### QUESTIONS
1. Answer these from the forum thread on Vista audio:
(a) Which size of LCD has the eBay seller sold out of?
(b) What kind of values does the quoted statement say Vista uses to adjust volume, rather than integer?
(c) How much distortion did the testing find from Vista's sample-rate conversion?
2. From the forum thread on Vista audio, return the passage between "Has Vista on" and "to the car.", inclusive, word for word.

### READING TEXT
____
This is the seller aparently he sold out the 8" ones but he haves the 10" lcds , just ask him for the 8" lcd he might have more in stock.

http://search.ebay.com/_W0QQsassZdirect4all


----------



## thehatedguy

Been thinking about something like this:

www.tigerdirect.com/applications/SearchTools/item-details.asp?EdpNo=3770838&CatId=3480

Has Vista on it...dunno how big of a pain that would end up being. But was thinking this route so I could get everything working in the house before I transfered it to the car.


----------



## MarkZ

Maybe I'm doing something wrong, but I've enabled "vol ctrl" in VAC and the player's volume control works. So what's the issue?


----------



## ~thematt~

I read somewhere, cant remember where now, that VISTA is the first OS from MS that does bit-perfect rendition of digital volume controlling. Everything before it doesnt. Read it from a post from some nerdy computer guy who worked at MS.

Also, what about EMU boxes for external DAC with full 8 channel routing and PC processing capabilities (plus it should retain volume control through windows)?


----------



## t3sn4f2

~thematt~ said:


> I read somewhere, cant remember where now, that VISTA is the first OS from MS that does bit-perfect rendition of digital volume controlling. Everything before it doesnt. Read it from a post from some nerdy computer guy who worked at MS.
> 
> Also, what about EMU boxes for external DAC with full 8 channel routing and PC processing capabilities (plus it should retain volume control through windows)?


I think thats from Amir on the AVS thread.

""Vista will adjust the volume using internal floating point values rather than integer. So it does not reduce resolution as XP did."

Benchmarks latest test seem to back that up.....

http://www.benchmarkmedia.com/wiki/index.php/Windows_Vista_Audio_Playback_-_Setup_Guide

"Overview: Windows Vista Audio

Windows Vista, unlike its Windows predecessors, requires the user to set the sample-rate for streaming audio. Windows 2000 and XP simply streamed at the sample-rate inherent to the audio file and/or media player being used.

In our testing, we found evidence that Windows Vista always sample-rate converted the audio, even if it was configured to match the sample-rate of the audio being played. However, the sample-rate conversion within Vista performs extremely well, only causing very small amounts of distortion (on the order of -120 dBFS).
____
Limb landmark coordinates:
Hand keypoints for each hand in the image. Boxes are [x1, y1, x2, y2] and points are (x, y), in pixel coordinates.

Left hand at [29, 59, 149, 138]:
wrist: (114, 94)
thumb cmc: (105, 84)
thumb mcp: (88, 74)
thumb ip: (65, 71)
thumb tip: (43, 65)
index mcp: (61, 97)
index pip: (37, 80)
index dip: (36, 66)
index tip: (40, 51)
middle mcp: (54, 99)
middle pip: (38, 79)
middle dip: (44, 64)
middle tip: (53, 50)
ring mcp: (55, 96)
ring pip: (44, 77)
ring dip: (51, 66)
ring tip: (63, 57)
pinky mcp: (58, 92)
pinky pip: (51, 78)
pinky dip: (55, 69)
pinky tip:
____
### SOLUTIONS
1.
(a) The 8" ones.
(b) Internal floating point values.
(c) Very small amounts, on the order of -120 dBFS.

2.
Has Vista on it...dunno how big of a pain that would end up being. But was thinking this route so I could get everything working in the house before I transfered it to the car.